Born in Tokyo in 1958, Junichi Hirokami studied conducting, piano,
musicology, and viola at the prestigious Tokyo College of Music. He
began his conducting career at age 26, after winning the first
Kondrashin International Conducting Competition in Amsterdam. The jury
included distinguished international musicians Bernard Haitink and
Vladimir Ashkenazy, who subsequently invited Hirokami to conduct
during a 1985 concert tour in Japan with the NHK Symphony Orchestra.
The success of that tour was followed by another collaboration with
Ashkenazy the following year, with the Orchestre National de Paris.
Maestro Hirokami is a favorite at the Japan Philharmonic, where he
served as Principal Guest Conductor. Other regular engagements in
Japan include concerts with the NHK Symphony Orchestra (Tokyo),
Yomiuri Nippon Symphony Orchestra, Tokyo Metropolitan Symphony
Orchestra, and orchestras in other large Japanese cities, including
Osaka, Nagoya, Sapporo, Kyushu (Fukuoka), Kanagawa (Yokohama), Sendai,
and Kanazawa. He is also well known there as a frequent guest on the
Midnight Concerts television show on Nihon Television.
Since 1990, he has conducted major orchestras in Europe, including the
Concertgebouw, the Oslo and Stockholm philharmonics, the Vienna
Symphony, Barcelona Symphony Orchestra, and the Madrid Symphony
Orchestra. Between 1988 and 1995, Hirokami was affiliated with
Sweden's Norrkoping Symphony Orchestra where, during his tenure as
Chief Conductor, he recorded for the BIS (Sweden) and Fun House
(Japan) labels, toured the orchestra to Japan, and oversaw the
building of a state-of-the-art concert hall.

Information given →
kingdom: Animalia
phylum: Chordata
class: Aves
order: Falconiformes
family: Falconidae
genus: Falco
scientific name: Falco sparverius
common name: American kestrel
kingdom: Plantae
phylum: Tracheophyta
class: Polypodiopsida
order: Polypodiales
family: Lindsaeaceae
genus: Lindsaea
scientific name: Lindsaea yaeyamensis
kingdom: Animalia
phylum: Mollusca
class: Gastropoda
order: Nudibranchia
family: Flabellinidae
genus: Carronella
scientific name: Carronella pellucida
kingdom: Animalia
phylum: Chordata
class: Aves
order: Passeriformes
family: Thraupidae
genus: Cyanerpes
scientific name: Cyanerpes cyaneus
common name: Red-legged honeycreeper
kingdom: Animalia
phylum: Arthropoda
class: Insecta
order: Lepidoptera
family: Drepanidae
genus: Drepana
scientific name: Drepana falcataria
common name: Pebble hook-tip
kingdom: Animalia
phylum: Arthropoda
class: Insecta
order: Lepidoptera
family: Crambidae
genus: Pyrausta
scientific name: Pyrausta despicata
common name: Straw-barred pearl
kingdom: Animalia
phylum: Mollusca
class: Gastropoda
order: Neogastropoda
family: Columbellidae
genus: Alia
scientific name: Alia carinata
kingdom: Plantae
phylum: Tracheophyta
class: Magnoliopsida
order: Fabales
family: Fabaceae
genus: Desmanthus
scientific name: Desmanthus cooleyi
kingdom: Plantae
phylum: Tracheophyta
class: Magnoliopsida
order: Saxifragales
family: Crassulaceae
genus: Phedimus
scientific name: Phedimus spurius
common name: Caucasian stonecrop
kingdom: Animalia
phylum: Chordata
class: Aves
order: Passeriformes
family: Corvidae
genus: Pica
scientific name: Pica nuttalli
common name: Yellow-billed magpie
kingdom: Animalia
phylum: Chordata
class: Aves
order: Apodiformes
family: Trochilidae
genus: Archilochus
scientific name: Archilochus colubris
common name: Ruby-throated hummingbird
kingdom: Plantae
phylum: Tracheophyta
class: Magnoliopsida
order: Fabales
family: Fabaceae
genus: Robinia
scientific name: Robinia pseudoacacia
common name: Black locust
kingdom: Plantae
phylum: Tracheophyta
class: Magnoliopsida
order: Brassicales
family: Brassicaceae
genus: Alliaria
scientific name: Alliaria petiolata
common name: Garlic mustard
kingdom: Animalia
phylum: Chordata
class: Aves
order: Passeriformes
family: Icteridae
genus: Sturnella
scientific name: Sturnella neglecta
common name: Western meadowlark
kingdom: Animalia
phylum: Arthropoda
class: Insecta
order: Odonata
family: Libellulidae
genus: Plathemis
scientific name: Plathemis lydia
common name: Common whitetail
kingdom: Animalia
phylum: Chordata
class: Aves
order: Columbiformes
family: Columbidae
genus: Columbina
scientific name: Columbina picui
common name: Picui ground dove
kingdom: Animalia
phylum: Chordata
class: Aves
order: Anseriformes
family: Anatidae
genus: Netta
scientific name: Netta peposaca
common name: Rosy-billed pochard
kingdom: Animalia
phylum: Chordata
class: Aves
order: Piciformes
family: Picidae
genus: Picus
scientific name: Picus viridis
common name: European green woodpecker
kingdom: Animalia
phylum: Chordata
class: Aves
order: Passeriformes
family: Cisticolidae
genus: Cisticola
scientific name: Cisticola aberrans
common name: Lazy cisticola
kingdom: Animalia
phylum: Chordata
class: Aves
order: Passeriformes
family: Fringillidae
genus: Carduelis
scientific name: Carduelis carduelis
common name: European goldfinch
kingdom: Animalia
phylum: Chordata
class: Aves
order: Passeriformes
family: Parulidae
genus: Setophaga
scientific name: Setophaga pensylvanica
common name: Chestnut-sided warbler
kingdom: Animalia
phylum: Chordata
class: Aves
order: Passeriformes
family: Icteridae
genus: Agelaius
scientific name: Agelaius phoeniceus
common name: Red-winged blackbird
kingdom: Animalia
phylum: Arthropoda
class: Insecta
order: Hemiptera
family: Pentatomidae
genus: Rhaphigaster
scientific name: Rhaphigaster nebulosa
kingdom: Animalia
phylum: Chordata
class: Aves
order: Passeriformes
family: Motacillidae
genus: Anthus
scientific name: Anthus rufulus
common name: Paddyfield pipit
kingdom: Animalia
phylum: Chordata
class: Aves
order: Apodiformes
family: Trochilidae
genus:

Task requirements →
- a) Transcribe the part of the Hirokami biography that opens with the words containing "Born in Tokyo" and closes with "NHK Symphony Orchestra.".
- b) According to the Hirokami biography, at what age did Hirokami begin his conducting career?
- c) Resume the Hirokami biography after its final sentence.
The data come from a source unrelated to the Hirokami biography.

Answers for the exercise →
- a)
Born in Tokyo in 1958, Junichi Hirokami studied conducting, piano,
musicology, and viola at the prestigious Tokyo College of Music. He
began his conducting career at age 26, after winning the first
Kondrashin International Conducting Competition in Amsterdam. The jury
included distinguished international musicians Bernard Haitink and
Vladimir Ashkenazy, who subsequently invited Hirokami to conduct
during a 1985 concert tour in Japan with the NHK Symphony Orchestra.

- b) At age 26.

- c)
His acclaimed debut with the Philharmonia Orchestra of London in April
2000 followed overwhelming successes with the London Philharmonic,
London Symphony, and the BBC Orchestra. Since 1992, he has worked
regularly with the Royal Philharmonic Orchestra, including recording
the highly praised release of Mahler's Symphony No. 4 and Berlioz's
Symphonie fantastique on the Denon label.
Hirokami launched his North American career in 1996 with the Toronto
Symphony, Cincinnati Symphony, Los Angeles Philharmonic, and Dallas
Symphony. Other symphonic engagements have included Baltimore,
Columbus, Denver, Detroit, Fort Worth, Indianapolis, Milwaukee,
Ottawa, Pittsburgh, St Louis, Seattle, Vancouver, Winnipeg, Calgary,
and Charlotte.
In 1989, Hirokami made his operatic debut in a new production of
Verdi's Un Ballo in Maschera with the Australian Opera in Sydney, and
was immediately re-invited to conduct Rigoletto in 1990 and La Forza
Del Destino in 1992. Hirokami served as Chief Conductor of the Limburg
Symphony Orchestra in Holland, directing their opera as well. He was
the first Japanese conductor to direct the Israel Philharmonic. He was
Principal Guest Conductor with the Royal Liverpool Philharmonic from
1997-2000, achieving great success directing choral works, including
Beethoven's Ninth Symphony, Brahms' German Requiem, Mozart's Requiem,
and Haydn's Creation.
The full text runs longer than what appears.